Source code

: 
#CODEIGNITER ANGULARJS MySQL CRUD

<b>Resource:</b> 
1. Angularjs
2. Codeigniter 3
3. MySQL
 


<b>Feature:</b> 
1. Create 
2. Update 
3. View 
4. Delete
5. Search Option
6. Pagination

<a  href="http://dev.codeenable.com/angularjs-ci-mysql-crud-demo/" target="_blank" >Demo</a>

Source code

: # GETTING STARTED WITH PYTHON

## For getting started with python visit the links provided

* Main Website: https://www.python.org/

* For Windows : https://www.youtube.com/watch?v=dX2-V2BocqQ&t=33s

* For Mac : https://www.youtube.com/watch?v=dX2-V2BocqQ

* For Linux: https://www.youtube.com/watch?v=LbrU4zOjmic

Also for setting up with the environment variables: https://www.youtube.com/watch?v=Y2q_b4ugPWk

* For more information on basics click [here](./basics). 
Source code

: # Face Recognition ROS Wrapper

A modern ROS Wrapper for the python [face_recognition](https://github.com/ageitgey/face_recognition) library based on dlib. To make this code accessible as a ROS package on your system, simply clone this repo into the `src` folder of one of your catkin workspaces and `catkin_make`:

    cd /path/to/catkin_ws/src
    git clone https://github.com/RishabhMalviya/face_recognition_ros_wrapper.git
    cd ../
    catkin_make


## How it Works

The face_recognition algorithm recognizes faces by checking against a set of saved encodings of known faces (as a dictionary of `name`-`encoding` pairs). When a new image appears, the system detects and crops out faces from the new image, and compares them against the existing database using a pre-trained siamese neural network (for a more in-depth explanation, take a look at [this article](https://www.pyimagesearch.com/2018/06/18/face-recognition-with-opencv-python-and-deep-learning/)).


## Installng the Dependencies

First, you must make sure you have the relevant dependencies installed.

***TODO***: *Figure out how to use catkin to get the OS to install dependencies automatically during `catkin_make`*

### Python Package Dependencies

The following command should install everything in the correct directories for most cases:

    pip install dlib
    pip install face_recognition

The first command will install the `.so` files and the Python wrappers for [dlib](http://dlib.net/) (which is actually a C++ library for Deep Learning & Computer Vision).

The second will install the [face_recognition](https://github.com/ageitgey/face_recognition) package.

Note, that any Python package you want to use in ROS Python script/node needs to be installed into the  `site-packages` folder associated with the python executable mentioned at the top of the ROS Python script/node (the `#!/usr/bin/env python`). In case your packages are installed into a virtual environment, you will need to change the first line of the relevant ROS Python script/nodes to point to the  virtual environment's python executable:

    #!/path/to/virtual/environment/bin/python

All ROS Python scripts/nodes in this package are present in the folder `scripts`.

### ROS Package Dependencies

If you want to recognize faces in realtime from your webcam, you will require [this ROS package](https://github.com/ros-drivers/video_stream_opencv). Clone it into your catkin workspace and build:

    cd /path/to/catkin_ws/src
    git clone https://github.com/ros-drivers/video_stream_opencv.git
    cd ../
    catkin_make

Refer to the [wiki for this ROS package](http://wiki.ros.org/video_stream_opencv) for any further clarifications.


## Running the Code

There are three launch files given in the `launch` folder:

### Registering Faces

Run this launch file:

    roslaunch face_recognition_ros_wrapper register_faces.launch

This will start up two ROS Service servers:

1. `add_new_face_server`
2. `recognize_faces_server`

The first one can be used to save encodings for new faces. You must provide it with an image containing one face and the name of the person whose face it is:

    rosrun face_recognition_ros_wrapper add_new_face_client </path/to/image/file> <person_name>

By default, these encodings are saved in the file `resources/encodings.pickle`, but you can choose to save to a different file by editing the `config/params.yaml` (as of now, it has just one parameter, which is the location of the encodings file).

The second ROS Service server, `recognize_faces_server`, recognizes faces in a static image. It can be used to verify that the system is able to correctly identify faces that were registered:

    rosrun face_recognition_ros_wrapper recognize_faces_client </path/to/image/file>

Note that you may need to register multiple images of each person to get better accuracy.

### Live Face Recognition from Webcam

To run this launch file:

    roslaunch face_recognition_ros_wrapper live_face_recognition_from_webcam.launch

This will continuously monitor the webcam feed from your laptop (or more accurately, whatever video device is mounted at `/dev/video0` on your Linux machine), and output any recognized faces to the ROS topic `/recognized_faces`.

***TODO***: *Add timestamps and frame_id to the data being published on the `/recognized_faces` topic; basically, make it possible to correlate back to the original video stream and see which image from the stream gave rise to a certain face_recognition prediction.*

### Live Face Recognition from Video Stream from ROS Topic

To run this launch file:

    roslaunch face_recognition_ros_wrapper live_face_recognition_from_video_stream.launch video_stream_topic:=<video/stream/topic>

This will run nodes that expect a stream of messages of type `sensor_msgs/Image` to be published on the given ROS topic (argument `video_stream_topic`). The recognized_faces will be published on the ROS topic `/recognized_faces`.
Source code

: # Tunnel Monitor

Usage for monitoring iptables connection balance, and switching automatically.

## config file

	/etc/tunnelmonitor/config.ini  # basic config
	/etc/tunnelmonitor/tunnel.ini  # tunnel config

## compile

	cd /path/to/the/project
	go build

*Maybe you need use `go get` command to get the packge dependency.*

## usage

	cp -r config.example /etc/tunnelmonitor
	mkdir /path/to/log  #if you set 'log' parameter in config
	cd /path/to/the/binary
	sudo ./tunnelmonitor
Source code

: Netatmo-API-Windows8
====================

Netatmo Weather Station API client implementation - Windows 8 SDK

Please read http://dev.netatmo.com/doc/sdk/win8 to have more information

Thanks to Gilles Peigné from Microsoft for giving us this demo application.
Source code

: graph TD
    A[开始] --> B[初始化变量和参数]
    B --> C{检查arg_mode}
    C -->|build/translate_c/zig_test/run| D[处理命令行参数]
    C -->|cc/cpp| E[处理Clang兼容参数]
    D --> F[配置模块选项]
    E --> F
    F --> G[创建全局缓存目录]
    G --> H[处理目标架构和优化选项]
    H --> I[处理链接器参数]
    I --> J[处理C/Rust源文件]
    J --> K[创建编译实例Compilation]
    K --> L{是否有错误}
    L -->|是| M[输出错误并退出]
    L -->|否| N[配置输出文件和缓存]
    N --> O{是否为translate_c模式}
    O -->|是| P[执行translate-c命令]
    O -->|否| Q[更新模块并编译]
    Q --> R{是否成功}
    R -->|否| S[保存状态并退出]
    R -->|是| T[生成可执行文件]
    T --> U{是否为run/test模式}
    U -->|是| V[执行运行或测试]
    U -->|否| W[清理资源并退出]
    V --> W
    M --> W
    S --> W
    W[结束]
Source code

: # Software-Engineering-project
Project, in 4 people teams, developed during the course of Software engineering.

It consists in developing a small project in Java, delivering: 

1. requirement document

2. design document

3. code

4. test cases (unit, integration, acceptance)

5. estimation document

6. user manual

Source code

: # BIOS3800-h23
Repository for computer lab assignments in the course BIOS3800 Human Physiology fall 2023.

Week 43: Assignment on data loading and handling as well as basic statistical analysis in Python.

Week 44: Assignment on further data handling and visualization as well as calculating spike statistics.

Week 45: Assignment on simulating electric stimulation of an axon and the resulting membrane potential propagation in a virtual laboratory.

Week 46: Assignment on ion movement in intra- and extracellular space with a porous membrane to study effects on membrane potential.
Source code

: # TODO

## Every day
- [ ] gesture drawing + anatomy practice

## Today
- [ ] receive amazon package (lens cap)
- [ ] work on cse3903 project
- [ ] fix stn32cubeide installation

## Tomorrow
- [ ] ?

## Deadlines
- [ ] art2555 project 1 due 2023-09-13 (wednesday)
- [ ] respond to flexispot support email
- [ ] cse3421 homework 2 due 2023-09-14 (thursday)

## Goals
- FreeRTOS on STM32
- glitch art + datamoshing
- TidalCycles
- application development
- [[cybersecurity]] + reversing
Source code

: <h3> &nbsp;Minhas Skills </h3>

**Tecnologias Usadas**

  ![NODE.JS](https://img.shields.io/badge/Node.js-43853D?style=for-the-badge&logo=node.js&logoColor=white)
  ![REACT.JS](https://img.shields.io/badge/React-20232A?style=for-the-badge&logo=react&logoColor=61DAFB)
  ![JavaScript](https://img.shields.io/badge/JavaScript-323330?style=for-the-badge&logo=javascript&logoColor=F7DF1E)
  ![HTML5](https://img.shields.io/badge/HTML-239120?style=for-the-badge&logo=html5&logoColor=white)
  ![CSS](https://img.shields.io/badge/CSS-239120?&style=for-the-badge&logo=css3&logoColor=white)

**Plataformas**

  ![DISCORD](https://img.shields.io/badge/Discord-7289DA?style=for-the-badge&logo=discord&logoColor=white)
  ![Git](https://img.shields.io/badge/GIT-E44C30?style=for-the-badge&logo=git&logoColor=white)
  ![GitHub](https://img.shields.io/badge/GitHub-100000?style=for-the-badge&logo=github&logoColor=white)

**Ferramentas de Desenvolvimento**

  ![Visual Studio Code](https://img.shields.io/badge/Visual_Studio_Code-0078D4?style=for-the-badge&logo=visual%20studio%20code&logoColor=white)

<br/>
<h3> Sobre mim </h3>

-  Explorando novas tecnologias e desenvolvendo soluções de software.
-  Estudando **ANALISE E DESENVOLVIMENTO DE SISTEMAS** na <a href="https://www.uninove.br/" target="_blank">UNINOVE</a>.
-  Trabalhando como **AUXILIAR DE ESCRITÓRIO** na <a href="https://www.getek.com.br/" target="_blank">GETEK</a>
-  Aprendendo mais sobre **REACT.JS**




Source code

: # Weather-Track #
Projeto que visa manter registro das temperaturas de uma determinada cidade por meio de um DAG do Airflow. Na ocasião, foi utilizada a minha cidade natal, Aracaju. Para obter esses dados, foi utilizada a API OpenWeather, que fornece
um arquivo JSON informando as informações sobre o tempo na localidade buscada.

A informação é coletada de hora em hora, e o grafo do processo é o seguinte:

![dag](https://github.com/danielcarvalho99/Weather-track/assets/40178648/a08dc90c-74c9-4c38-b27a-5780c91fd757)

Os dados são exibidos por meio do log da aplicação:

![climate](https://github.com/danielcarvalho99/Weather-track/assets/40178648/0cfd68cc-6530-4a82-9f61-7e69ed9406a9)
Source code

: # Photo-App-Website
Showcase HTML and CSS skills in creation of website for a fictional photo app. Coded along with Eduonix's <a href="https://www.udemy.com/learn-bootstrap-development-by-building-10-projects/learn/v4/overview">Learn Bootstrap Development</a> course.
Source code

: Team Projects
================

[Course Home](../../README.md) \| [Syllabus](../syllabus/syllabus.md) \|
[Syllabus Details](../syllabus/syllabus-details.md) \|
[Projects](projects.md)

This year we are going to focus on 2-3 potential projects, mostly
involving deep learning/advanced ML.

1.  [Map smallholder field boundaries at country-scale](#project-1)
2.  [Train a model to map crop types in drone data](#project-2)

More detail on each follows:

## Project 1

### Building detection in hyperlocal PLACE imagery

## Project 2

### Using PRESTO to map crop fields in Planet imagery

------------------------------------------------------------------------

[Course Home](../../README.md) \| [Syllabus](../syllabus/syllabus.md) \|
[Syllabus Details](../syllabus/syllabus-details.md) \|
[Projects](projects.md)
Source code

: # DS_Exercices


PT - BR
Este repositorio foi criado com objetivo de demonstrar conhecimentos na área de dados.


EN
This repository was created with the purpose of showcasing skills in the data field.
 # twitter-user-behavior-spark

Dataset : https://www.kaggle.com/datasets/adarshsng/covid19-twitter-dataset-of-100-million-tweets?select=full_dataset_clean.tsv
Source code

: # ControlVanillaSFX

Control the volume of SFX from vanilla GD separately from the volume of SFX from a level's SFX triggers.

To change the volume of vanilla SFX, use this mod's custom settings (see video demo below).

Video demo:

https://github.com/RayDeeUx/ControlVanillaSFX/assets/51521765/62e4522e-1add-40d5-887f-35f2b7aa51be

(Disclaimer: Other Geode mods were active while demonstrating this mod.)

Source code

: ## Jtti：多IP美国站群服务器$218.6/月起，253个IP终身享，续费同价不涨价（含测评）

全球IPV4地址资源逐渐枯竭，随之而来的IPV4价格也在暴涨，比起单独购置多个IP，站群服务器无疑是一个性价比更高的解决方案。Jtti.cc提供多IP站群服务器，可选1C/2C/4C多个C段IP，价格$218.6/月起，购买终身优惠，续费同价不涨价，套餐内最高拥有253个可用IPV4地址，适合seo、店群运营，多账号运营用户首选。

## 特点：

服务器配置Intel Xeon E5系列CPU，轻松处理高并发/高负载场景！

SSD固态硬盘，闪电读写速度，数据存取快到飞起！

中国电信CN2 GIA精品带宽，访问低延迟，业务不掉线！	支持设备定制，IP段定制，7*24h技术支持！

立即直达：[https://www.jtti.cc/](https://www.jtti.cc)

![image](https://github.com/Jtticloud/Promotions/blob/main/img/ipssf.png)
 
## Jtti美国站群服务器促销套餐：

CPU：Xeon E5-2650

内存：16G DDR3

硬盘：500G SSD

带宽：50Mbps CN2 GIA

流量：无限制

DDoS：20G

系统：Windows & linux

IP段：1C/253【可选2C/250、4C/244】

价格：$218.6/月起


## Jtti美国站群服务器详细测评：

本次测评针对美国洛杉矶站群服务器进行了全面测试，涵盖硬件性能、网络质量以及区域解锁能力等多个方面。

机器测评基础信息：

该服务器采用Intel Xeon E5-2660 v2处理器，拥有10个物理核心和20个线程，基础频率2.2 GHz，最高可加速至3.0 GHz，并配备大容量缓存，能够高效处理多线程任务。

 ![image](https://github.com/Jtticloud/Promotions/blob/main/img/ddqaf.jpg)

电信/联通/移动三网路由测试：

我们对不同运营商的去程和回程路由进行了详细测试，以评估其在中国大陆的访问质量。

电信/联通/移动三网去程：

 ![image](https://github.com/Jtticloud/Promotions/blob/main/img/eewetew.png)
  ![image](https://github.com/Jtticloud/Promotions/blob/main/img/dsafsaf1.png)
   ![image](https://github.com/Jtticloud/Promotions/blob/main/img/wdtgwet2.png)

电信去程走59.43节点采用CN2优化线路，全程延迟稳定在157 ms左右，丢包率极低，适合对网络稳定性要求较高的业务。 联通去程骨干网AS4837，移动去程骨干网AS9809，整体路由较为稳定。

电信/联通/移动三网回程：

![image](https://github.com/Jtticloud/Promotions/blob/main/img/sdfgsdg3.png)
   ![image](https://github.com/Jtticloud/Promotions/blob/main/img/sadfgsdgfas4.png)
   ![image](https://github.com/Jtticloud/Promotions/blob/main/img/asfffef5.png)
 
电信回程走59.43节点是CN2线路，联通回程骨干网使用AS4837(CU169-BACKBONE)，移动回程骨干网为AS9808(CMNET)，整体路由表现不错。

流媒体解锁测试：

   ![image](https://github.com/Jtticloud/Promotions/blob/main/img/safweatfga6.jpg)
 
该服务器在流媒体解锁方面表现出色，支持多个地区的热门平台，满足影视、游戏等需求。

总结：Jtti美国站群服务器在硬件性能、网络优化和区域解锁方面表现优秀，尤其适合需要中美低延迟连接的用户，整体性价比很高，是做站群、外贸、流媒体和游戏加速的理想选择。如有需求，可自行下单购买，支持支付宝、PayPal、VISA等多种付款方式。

## Task statement
Reproduce exactly the lines above from the line with "pip install dlib" to the line with "The second will", including both, and add nothing.

## Completed task
    pip install dlib
    pip install face_recognition

The first command will install the `.so` files and the Python wrappers for [dlib](http://dlib.net/) (which is actually a C++ library for Deep Learning & Computer Vision).

The second will install the [face_recognition](https://github.com/ageitgey/face_recognition) package.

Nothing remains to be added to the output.